After living, working, and paying my taxes here for years, my citizenship was well-earned. Finally, we could be a family unit that couldn’t be separated by bureaucracy. I could finally pass the borders together with my child and husband, and I could easily travel with them, anytime and anywhere I wanted to, without having to worry about visa problems.
My Turkish passport in one hand, my British certificate of naturalisation in the other, M on the phone to the embassy, daughter silent but with fearful eyes; we watched our plane take off without us. I wasn’t allowed back in the UK.
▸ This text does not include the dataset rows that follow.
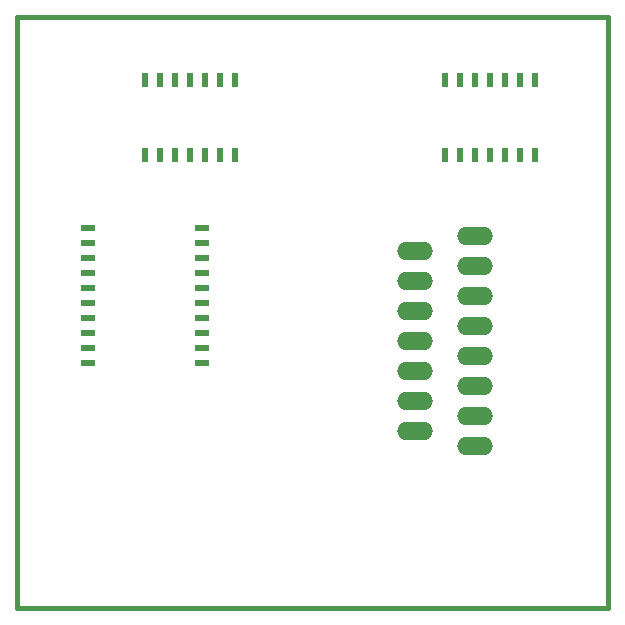
<source format=gtp>
G04 (created by PCBNEW-RS274X (2011-12-28 BZR 3254)-stable) date 2012. 03. 22. 18:32:51*
G01*
G70*
G90*
%MOIN*%
G04 Gerber Fmt 3.4, Leading zero omitted, Abs format*
%FSLAX34Y34*%
G04 APERTURE LIST*
%ADD10C,0.006000*%
%ADD11C,0.015000*%
%ADD12R,0.050000X0.020000*%
%ADD13R,0.020000X0.045000*%
%ADD14O,0.120000X0.060000*%
G04 APERTURE END LIST*
G54D10*
G54D11*
X04724Y-24409D02*
X04724Y-04724D01*
X24409Y-24409D02*
X04724Y-24409D01*
X24409Y-04724D02*
X24409Y-24409D01*
X04724Y-04724D02*
X24409Y-04724D01*
G54D12*
X07100Y-11750D03*
X07100Y-12250D03*
X07100Y-12750D03*
X07100Y-13250D03*
X07100Y-13750D03*
X07100Y-14250D03*
X07100Y-14750D03*
X07100Y-15250D03*
X07100Y-15750D03*
X07100Y-16250D03*
X10900Y-16250D03*
X10900Y-15750D03*
X10900Y-15250D03*
X10900Y-14750D03*
X10900Y-14250D03*
X10900Y-13750D03*
X10900Y-13250D03*
X10900Y-12750D03*
X10900Y-12250D03*
X10900Y-11750D03*
G54D13*
X09000Y-09300D03*
X09500Y-09300D03*
X10000Y-09300D03*
X10500Y-09300D03*
X11000Y-09300D03*
X11500Y-09300D03*
X12000Y-09300D03*
X12000Y-06800D03*
X11500Y-06800D03*
X10500Y-06800D03*
X10000Y-06800D03*
X09500Y-06800D03*
X09000Y-06800D03*
X11000Y-06800D03*
X19000Y-09300D03*
X19500Y-09300D03*
X20000Y-09300D03*
X20500Y-09300D03*
X21000Y-09300D03*
X21500Y-09300D03*
X22000Y-09300D03*
X22000Y-06800D03*
X21500Y-06800D03*
X20500Y-06800D03*
X20000Y-06800D03*
X19500Y-06800D03*
X19000Y-06800D03*
X21000Y-06800D03*
G54D14*
X20000Y-19000D03*
X18000Y-18500D03*
X20000Y-18000D03*
X18000Y-17500D03*
X20000Y-17000D03*
X18000Y-16500D03*
X20000Y-16000D03*
X18000Y-15500D03*
X20000Y-15000D03*
X18000Y-14500D03*
X20000Y-14000D03*
X18000Y-13500D03*
X20000Y-13000D03*
X18000Y-12500D03*
X20000Y-12000D03*
M02*

</source>
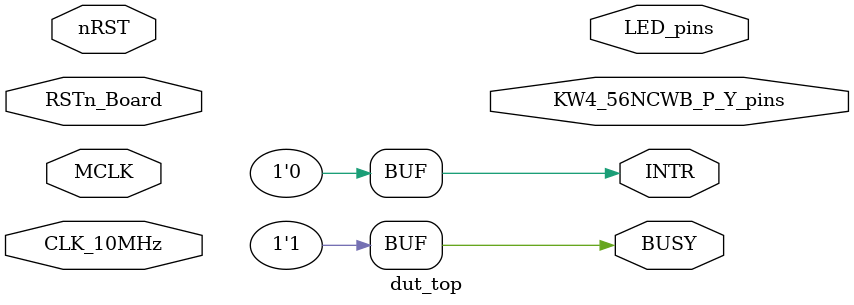
<source format=v>
`timescale 1ns/1ns
`include "template/StarterKit/includes.vh"

module dut_top (
	input						MCLK,				// clock
	input						nRST,				// reset (active low)
	output						BUSY,				// processor is busy
	output						INTR,				// interrupt signal

	input						RSTn_Board,			// board reset button (active low)
	input						CLK_10MHz,			// 10 MHz ocilator clock
	output	[7:0]				LED_pins,			// LED pins
	output	[13:0]				KW4_56NCWB_P_Y_pins	// Quadruple Digit Numeric Displays (Model # : KW4_56NCWB_P_Y)
);

assign	BUSY	= 1'b1;
assign	INTR	= 1'b0;

endmodule

</source>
We went for a three-year adventure in Australia. On the way back, we’re in Qatar airport, far from any of our homes, listening to the staff one more time explain why they can’t let me onto the plane. My Turkish passport in one hand, my British certificate of naturalisation in the other, M on the phone to the embassy, daughter silent but with fearful eyes; we watched our plane take off without us. I wasn’t allowed back in the UK. What we hadn’t known was that being away from the country for more than 2 years meant my old leave to remain visa had been cancelled. I hadn’t been able to apply for my British passport over those 3 years, as I couldn’t risk losing my freedom to travel again. Despite being a citizen, I didn’t have a valid travel document. Rules were rules so we flew to Turkey instead, and stayed there till I received my British passport. That’s when it became clear to me that, even though I’d lived in the UK for most of my adult life, even though I had a British child and a husband, I would always be the immigrant, the other, the dark sheep of the family.
“Immigrant” is not a one size fits all label. People have wide-ranging views on the subject, mostly formed by their life experiences, the opinions of their surroundings, and the news they read. But despite dragging along a lot of negative stereotypical assumptions, every immigrant has a unique story to tell. My immigration story wasn’t easy, but certainly wasn’t anywhere as difficult or sad as the experiences of many others. I didn’t have to leave my country with my life at risk, or to escape from a war. I wasn’t a refugee or an asylum seeker. But these stories are all around us, and we all benefit from hearing them.
We are not our governments, we’re not our national identities, we are just humans. As a person we might not have the power to change our governments decisions, but as people we do have the power to make people feel welcomed.